Hazır kendisinden söz açılmışken Bay Jasper’ın, hikayenin adeta kilit noktalarında:





*Katedral Mezarlığı hakkında herkesten daha çok bilgisi, özel bazı bölümlere giriş anahtarları olan taş ustası Bay Durdles ile mezarlıklara,                                                                              


*Rosa Bud’a ilan-ı aşk etmek üzere katedrale,                                                                             


*Ve aslında hikayenin hem başlangıç hem de yarım kalmış haliyle sonundaki, Londra’da bulunan afyon batakhanesine… 

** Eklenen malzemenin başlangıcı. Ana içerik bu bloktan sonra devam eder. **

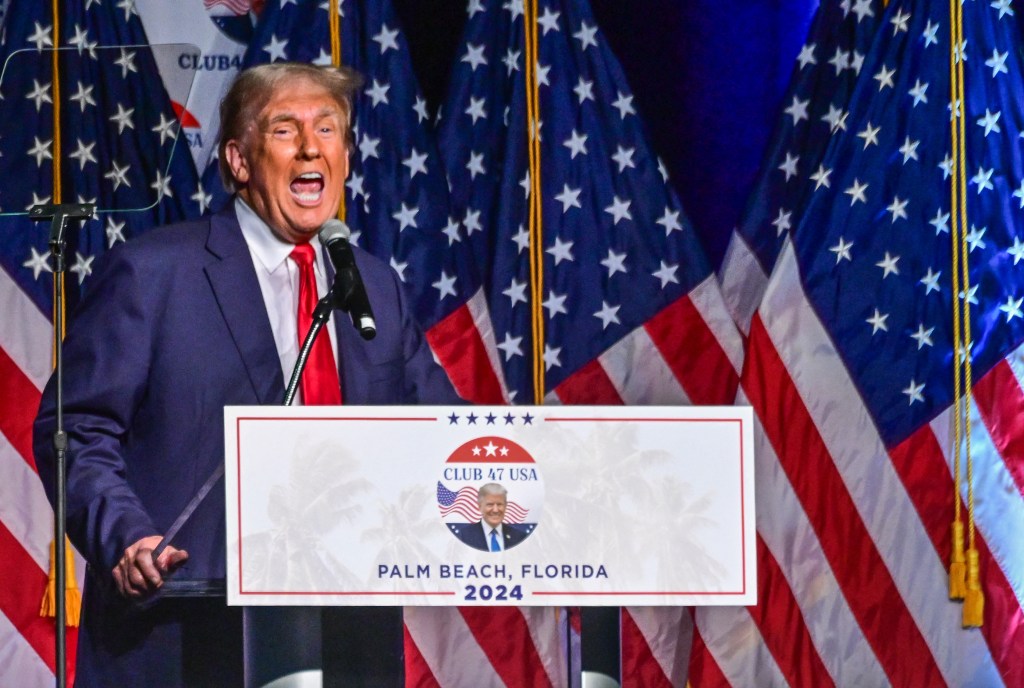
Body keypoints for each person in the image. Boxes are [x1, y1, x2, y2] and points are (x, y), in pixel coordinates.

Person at [33, 62, 461, 687]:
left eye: (328, 127)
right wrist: (125, 537)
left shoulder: (372, 286)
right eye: (286, 129)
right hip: (184, 636)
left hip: (347, 638)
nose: (313, 146)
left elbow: (441, 434)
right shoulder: (155, 274)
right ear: (238, 161)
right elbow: (75, 428)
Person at [454, 483, 530, 552]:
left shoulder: (518, 536)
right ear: (480, 506)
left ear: (505, 506)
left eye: (499, 504)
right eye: (490, 504)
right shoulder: (464, 536)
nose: (495, 510)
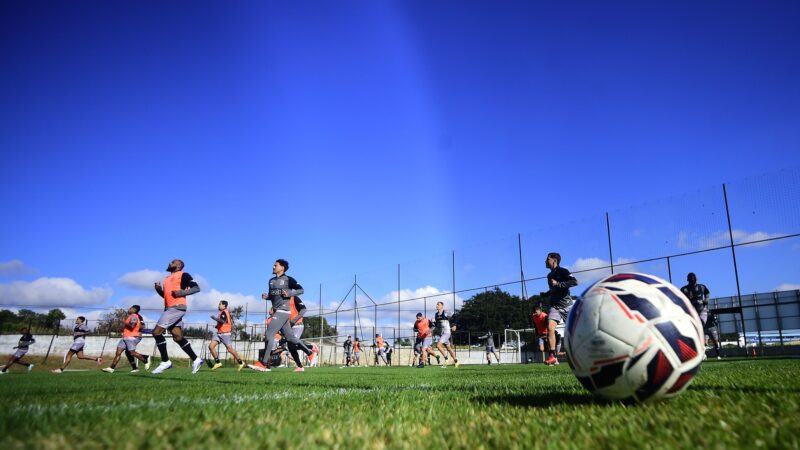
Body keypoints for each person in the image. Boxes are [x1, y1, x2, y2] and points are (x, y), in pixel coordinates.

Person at [250, 259, 313, 372]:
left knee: (269, 334)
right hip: (278, 312)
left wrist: (289, 293)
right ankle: (310, 352)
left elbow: (301, 290)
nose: (273, 267)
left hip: (283, 311)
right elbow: (272, 296)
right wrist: (267, 297)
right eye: (273, 265)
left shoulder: (289, 279)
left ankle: (263, 364)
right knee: (291, 338)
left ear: (282, 268)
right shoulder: (271, 281)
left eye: (275, 265)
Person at [151, 259, 204, 374]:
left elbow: (196, 288)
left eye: (173, 262)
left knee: (156, 332)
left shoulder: (183, 275)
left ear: (179, 266)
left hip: (177, 308)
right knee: (178, 337)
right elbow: (167, 297)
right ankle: (196, 359)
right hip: (169, 308)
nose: (170, 263)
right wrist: (159, 291)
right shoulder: (166, 279)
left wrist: (180, 293)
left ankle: (165, 361)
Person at [543, 252, 578, 366]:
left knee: (575, 331)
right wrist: (546, 294)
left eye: (547, 259)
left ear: (554, 260)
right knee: (550, 327)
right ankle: (552, 356)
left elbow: (574, 282)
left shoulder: (563, 271)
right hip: (555, 306)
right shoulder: (549, 276)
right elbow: (554, 289)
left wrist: (558, 284)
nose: (545, 261)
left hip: (567, 306)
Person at [102, 305, 151, 373]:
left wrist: (125, 322)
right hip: (125, 337)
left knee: (132, 353)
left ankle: (145, 361)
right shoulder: (131, 316)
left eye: (130, 308)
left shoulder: (134, 316)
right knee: (118, 352)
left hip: (131, 337)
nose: (128, 309)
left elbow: (132, 325)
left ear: (133, 309)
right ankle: (111, 368)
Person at [209, 300, 246, 371]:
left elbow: (223, 321)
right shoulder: (222, 312)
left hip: (225, 334)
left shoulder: (224, 312)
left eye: (220, 304)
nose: (218, 305)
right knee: (211, 346)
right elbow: (223, 322)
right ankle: (218, 362)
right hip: (219, 333)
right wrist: (217, 326)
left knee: (230, 349)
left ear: (224, 306)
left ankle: (241, 362)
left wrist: (214, 318)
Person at [434, 301, 459, 368]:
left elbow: (455, 316)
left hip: (447, 332)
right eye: (436, 304)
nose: (437, 305)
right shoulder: (436, 314)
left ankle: (446, 360)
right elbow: (437, 324)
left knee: (438, 345)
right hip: (442, 334)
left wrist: (454, 325)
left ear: (442, 306)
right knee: (449, 348)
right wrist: (434, 322)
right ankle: (456, 361)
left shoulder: (445, 312)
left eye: (438, 304)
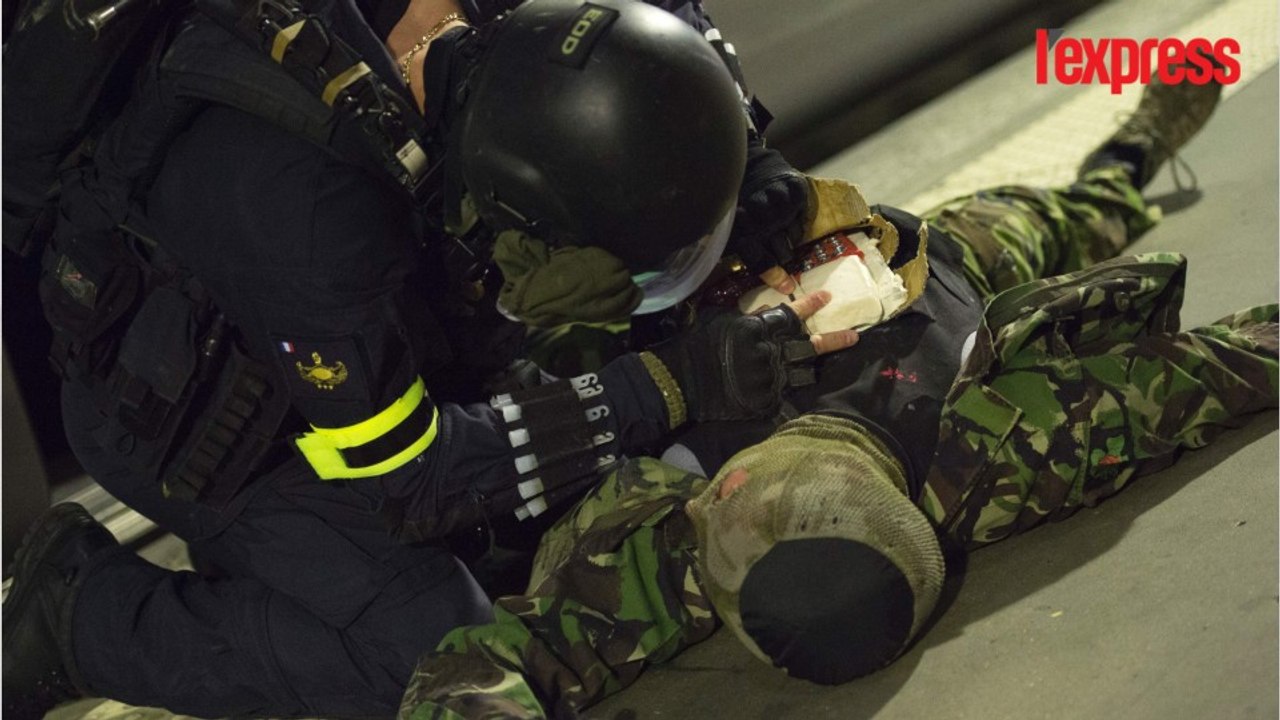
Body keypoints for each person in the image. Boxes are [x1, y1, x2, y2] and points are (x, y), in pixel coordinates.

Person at [2, 0, 851, 718]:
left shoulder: (518, 31)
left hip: (388, 298)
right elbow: (409, 477)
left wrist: (750, 160)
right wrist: (670, 381)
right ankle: (81, 616)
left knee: (586, 460)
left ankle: (308, 566)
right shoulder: (303, 212)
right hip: (203, 411)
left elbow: (662, 29)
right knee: (447, 650)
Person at [394, 71, 1279, 718]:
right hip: (933, 259)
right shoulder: (992, 458)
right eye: (797, 513)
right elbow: (1208, 370)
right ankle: (1130, 151)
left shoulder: (682, 553)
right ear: (880, 509)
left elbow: (513, 653)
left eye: (740, 526)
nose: (742, 500)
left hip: (686, 297)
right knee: (1072, 212)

… yaptığı altı çizilesi ziyaretlerini özellikle dikkat çekici bulduğumu belirtmeliyim.  





Esrarengiz bir kayboluşu konu alan bu romanda, çevirmen altını çizmese belki de kolaylıkla gözden kaçabilecek çok sayıda gönderme bulunuyor. Bunlar çeşitli eserlere, olaylara ve mitolojik hikayelere yapılmış göndermeler. İçlerinde en ilgi çekeni ise yazarın ölen kardeşiyle ilgili olanı. Kardeşi, kendi ölümünden birkaç gün önce çocukken birlikte gezindikleri ormandaki güz yapraklarının kokusunu büyük bir netlikle hatırladığını anlatıyor Dickens’a. Yazar da, romanının ondördüncü bölümünde buna göndermede bulunuyor. Kendi ölümü nedeniyle yarım kalan son romanında…

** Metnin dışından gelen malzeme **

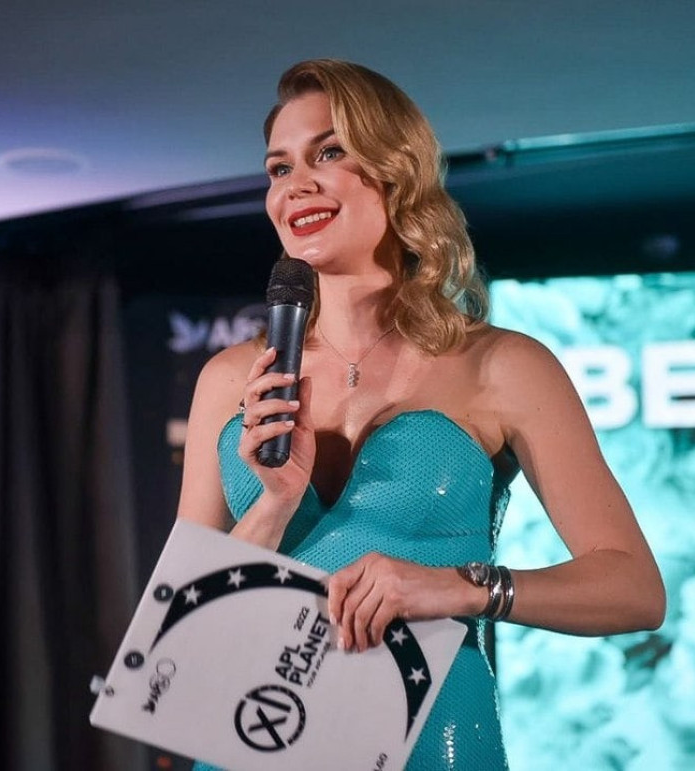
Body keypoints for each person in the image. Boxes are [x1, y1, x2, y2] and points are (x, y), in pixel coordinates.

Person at [177, 59, 665, 770]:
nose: (294, 185)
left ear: (396, 171)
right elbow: (182, 633)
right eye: (279, 168)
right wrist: (272, 507)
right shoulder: (231, 380)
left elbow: (632, 589)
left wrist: (458, 587)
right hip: (256, 743)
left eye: (328, 153)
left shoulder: (503, 365)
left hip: (432, 742)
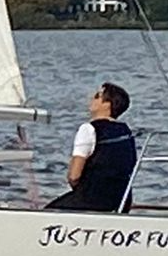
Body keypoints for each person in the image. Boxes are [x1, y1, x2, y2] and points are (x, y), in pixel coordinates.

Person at [46, 82, 137, 212]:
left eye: (97, 96)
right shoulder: (126, 132)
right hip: (122, 200)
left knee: (47, 212)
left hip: (93, 199)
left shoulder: (88, 129)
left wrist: (81, 191)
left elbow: (74, 176)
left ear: (107, 104)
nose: (91, 99)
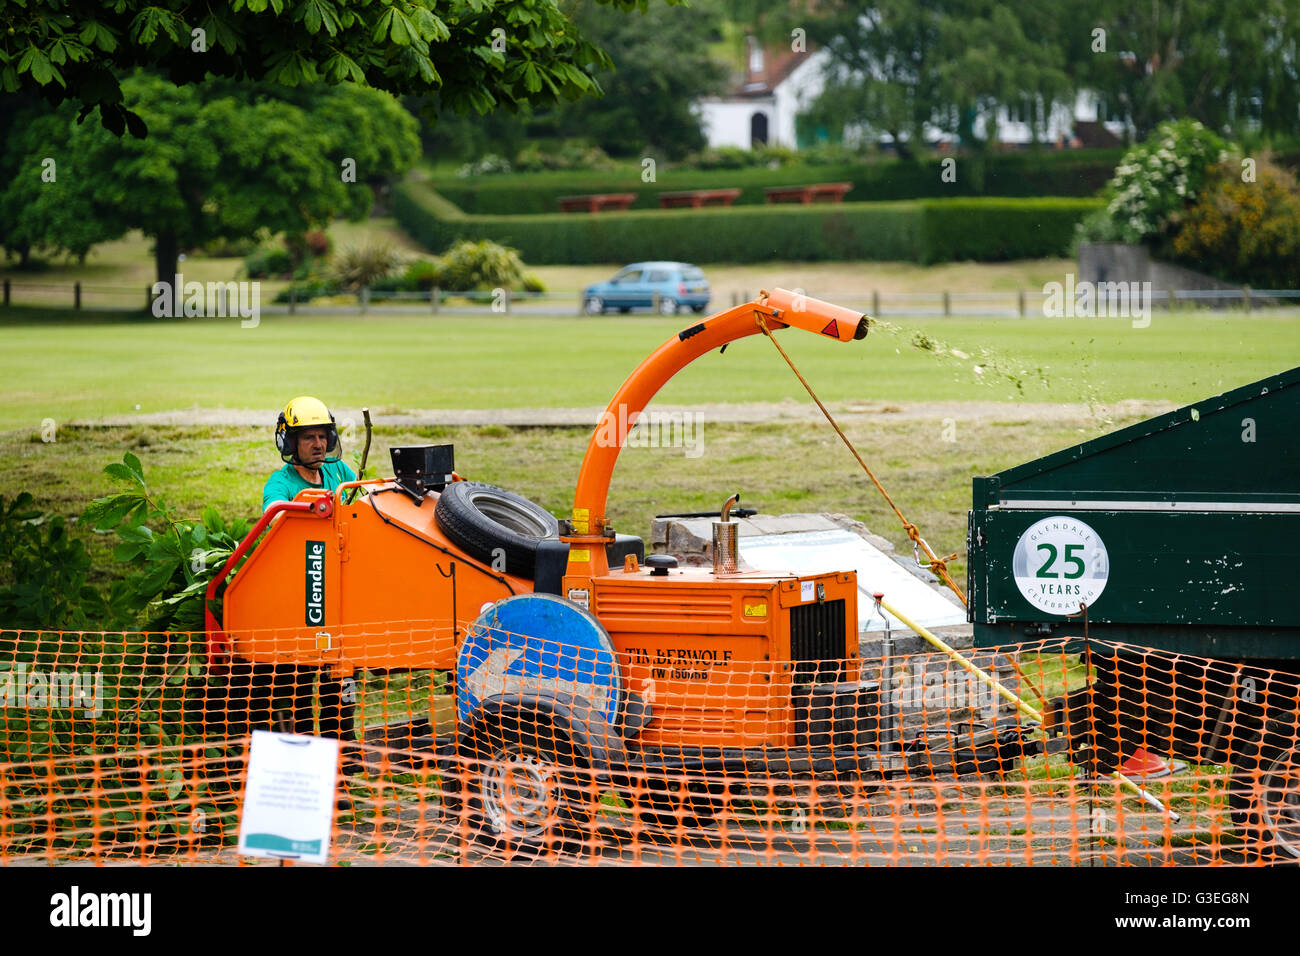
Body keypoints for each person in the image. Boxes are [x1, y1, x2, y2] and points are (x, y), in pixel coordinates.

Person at [262, 395, 357, 512]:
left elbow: (364, 496)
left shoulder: (337, 468)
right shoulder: (280, 482)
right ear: (290, 443)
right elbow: (273, 513)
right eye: (309, 437)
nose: (318, 445)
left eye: (322, 437)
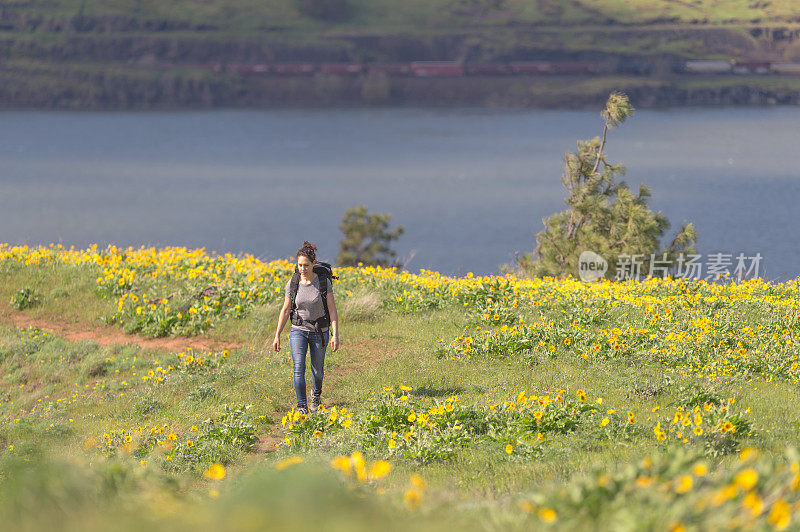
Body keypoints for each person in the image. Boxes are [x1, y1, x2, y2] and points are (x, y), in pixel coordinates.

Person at [272, 241, 339, 415]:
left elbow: (332, 310)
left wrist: (335, 335)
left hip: (320, 332)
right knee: (298, 368)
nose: (302, 269)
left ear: (313, 264)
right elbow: (285, 309)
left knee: (317, 371)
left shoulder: (323, 283)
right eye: (300, 265)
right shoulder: (293, 283)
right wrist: (277, 335)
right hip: (298, 330)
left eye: (306, 265)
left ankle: (316, 395)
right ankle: (302, 406)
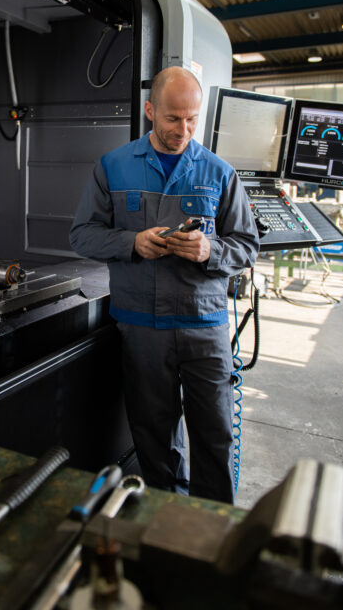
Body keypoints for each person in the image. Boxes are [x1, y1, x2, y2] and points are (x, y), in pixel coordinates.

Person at [69, 67, 259, 502]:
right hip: (141, 325)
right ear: (151, 111)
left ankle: (213, 528)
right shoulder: (113, 167)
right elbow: (81, 234)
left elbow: (247, 246)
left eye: (192, 119)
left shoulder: (219, 172)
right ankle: (166, 521)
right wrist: (131, 241)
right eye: (174, 118)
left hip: (204, 325)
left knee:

Çeviride arada sırada da olsa sıkıntıya düşülen anlar yok değil. Hatta bazı cümleleri -yanlışlıklar sezip- tekrar tekrar okuyup anlamaya çalışmak gerekiyor. Yine de  Charles Dickens’ın özellikle uzun, upuzun cümlelerini bu kadar iyi anlamamızda başrolü oynayan Işıl Aydın çevirisine genel olarak şapka çıkartmak gerektiği inancındayım. Biz okuyucular için koyduğu çevirmen notlarının hikayeyi çok daha anlaşılır kıldığı da su götürmez bir gerçek. 





Siz hiç dünyaca ünlü bir yazarın yarım kalmış bir kitabını elinize geçirip sonunu dilediğinizce yazdınız mı? Ben yazdım.